Physician and author Robin Kelly has pursued a musical career for some time now and continues achieving startling results with each new release. His fifth studio recording Orewa Heartbeat is an outstanding collection of songs aiming to delve deep into the reality of our experiences while avoiding any self-indulgence common to less artful practitioners of the form. Much of Kelly’s Eastern influenced belief system works its way into attitudes in his songs, but much more as a generalized mood rather as a polemic or willfully instructive. The lack of heavy handedness in his spirit is notable. His musical acumen is quite sharp, as well, and the baker’s dozen songs on Orewa Heartbeat are never short of entertainment value. The potential for indulging cliché is pronounced with this style, circa 2018, but Kelly keeps things cut close to the bone and seeks to express himself as clearly and eloquently as possible.
“Waiting for Me Too” brings us up close to the immense humanity behind Robin Kelly’s songwriting.

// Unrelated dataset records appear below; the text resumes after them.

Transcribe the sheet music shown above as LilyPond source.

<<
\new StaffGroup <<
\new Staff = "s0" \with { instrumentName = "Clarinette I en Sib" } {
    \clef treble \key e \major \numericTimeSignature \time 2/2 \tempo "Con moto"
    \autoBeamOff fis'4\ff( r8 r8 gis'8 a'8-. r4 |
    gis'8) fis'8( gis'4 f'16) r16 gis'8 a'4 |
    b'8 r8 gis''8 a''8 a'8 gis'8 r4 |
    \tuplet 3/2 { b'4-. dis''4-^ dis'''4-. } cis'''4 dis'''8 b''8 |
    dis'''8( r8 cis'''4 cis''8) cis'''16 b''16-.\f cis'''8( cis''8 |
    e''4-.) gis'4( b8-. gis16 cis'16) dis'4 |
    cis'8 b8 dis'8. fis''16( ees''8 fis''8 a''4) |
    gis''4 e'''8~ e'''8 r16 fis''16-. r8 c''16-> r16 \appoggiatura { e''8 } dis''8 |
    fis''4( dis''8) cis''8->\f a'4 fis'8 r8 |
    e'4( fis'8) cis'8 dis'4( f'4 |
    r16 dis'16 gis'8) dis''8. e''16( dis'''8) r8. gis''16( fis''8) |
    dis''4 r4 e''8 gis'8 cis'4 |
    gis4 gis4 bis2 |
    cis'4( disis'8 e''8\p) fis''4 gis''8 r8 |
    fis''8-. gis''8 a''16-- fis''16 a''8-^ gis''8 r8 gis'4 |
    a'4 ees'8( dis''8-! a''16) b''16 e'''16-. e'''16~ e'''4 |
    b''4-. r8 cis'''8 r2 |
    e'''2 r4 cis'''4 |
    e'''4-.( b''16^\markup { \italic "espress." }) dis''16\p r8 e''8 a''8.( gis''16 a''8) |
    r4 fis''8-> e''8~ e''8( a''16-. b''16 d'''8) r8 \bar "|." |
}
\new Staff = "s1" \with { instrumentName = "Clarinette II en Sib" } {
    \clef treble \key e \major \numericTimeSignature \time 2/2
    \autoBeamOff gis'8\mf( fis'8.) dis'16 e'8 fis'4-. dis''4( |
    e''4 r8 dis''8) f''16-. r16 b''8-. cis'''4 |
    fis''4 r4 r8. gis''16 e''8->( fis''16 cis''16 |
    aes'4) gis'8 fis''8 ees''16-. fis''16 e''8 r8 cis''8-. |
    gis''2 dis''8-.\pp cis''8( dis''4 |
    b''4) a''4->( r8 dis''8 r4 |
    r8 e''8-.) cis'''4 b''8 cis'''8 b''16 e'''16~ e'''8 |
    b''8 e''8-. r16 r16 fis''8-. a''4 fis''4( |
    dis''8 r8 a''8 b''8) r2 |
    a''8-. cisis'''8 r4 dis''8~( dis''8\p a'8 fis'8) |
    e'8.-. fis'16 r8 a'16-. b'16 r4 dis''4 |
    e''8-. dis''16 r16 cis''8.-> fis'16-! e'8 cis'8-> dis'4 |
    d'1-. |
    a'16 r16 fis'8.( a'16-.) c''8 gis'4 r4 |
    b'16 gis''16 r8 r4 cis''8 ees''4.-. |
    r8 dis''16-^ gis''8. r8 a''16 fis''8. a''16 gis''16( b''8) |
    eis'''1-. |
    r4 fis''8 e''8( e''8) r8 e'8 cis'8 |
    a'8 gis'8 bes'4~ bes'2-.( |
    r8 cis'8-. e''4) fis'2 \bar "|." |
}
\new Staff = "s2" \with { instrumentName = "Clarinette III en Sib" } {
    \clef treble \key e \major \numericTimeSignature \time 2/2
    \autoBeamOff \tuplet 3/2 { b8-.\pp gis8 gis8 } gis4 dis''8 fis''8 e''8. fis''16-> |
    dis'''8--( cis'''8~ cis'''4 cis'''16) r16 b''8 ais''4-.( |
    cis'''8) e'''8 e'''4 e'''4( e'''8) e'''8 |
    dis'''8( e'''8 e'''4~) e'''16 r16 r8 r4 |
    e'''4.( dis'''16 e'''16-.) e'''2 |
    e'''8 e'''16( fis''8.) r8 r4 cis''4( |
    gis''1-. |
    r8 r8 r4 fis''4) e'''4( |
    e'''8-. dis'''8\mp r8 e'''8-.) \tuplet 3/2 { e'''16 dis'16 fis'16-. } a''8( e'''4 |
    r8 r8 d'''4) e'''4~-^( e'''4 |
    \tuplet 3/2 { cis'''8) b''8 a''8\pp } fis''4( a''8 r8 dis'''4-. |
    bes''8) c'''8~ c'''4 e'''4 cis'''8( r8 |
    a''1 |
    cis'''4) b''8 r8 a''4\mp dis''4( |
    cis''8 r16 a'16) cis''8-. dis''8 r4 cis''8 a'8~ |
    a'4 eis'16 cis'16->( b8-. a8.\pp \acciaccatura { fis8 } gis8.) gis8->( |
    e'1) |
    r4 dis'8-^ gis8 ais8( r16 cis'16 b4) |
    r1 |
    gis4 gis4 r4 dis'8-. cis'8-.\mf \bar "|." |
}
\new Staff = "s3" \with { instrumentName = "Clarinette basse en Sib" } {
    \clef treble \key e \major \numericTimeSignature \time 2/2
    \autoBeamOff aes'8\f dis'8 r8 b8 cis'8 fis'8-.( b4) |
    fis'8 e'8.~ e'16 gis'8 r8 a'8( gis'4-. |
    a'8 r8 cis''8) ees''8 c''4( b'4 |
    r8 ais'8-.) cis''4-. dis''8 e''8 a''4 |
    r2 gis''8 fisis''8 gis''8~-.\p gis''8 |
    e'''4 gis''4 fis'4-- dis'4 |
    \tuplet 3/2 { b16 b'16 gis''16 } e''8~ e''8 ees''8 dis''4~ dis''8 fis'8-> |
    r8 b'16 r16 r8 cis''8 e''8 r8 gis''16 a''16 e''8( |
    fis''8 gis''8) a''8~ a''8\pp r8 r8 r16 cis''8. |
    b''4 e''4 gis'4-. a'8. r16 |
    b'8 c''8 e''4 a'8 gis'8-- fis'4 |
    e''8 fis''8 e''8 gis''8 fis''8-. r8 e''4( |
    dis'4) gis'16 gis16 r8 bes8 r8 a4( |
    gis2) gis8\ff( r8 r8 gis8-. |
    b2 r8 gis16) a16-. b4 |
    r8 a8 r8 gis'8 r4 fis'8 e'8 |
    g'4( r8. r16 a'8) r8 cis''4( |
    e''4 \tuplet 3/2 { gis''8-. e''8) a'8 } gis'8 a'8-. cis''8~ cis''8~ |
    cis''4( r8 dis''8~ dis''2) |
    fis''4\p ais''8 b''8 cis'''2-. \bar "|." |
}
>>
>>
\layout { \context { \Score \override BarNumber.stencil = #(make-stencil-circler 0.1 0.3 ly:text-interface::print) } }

There’s a notable amount of intimacy surrounding the song despite the obvious quasi-classical musical setting and both elements move seamlessly through the entirety of the cut. Kelly doesn’t possess a traditionally beautiful singing voice, but his emotive capabilities are palpable and enormously entertaining. There is some commonality between the opener and third song “Truthseeker (Song for Pete)”, but there’s less of a reliance on orchestral elements than we’ve heard in the earlier tunes. Instead, it brings some nice color to the song and meshes well with more traditional instruments moving the song along. The parenthetical part of the title is reflective of a trend on Orewa Heartbeat where Kelly “dedicates” songs to particular people, but there’s never any lack of accessibility in these songs. “Country Mile (No One Comes Close)” is one of the simplest, most artfully handled classic country themed songs on Orewa Heartbeat and it has an appealing gait that recalls the past yet provides plenty of entertainment for listeners.
One of the more successful numbers on Orewa Heartbeat is “I Apologize”, a clearly emotional track revolving around his vocal and the crystalline, delicately rendered piano playing. His lyrical talents are given quite a spotlight thanks to the spartan sound of the arrangement and the vulnerability invoked by his vocal has a practically quavering, incandescent quality. “Would It Be Enough For You?” has a personal lyrical bent, but lightly so, and Kelly refrains from tipping over into heavy handedness and inaccessibility. There’s a decidedly Americana feel to many of the songs on Orewa Heartbeat and this track is one of the finest, albeit a bit melancholy, and has superb touches like harmonica playing imbuing it with that classic lonesome sound. There’s some light post-production echo applied to his vocal for “My Secret”, but it’s one of the albums more unvarnished moments revolving around his singing and some straight forward acoustic guitar playing. Piano returns to a place of prominence with the song “A New Day Has Begin (Song for Gaza)” and it’s accompanied by some lush strings neatly dovetailing into both the vocal and piano playing. Kelly’s talent for writing profoundly human lyrics free from dogmatic nonsense is vividly apparent with this track. He ends Orewa Heartbeat with the album’s purest solo performance “Someone Else’s Dream” – solo meaning there is nothing but his voice and piano powering the song towards a satisfying conclusion. The album deserved an emphatic period at the end and Robin Kelly’s provided it – the baker’s dozen worth of songs on Orewa Heartbeat are fine, but this finale is among its finest.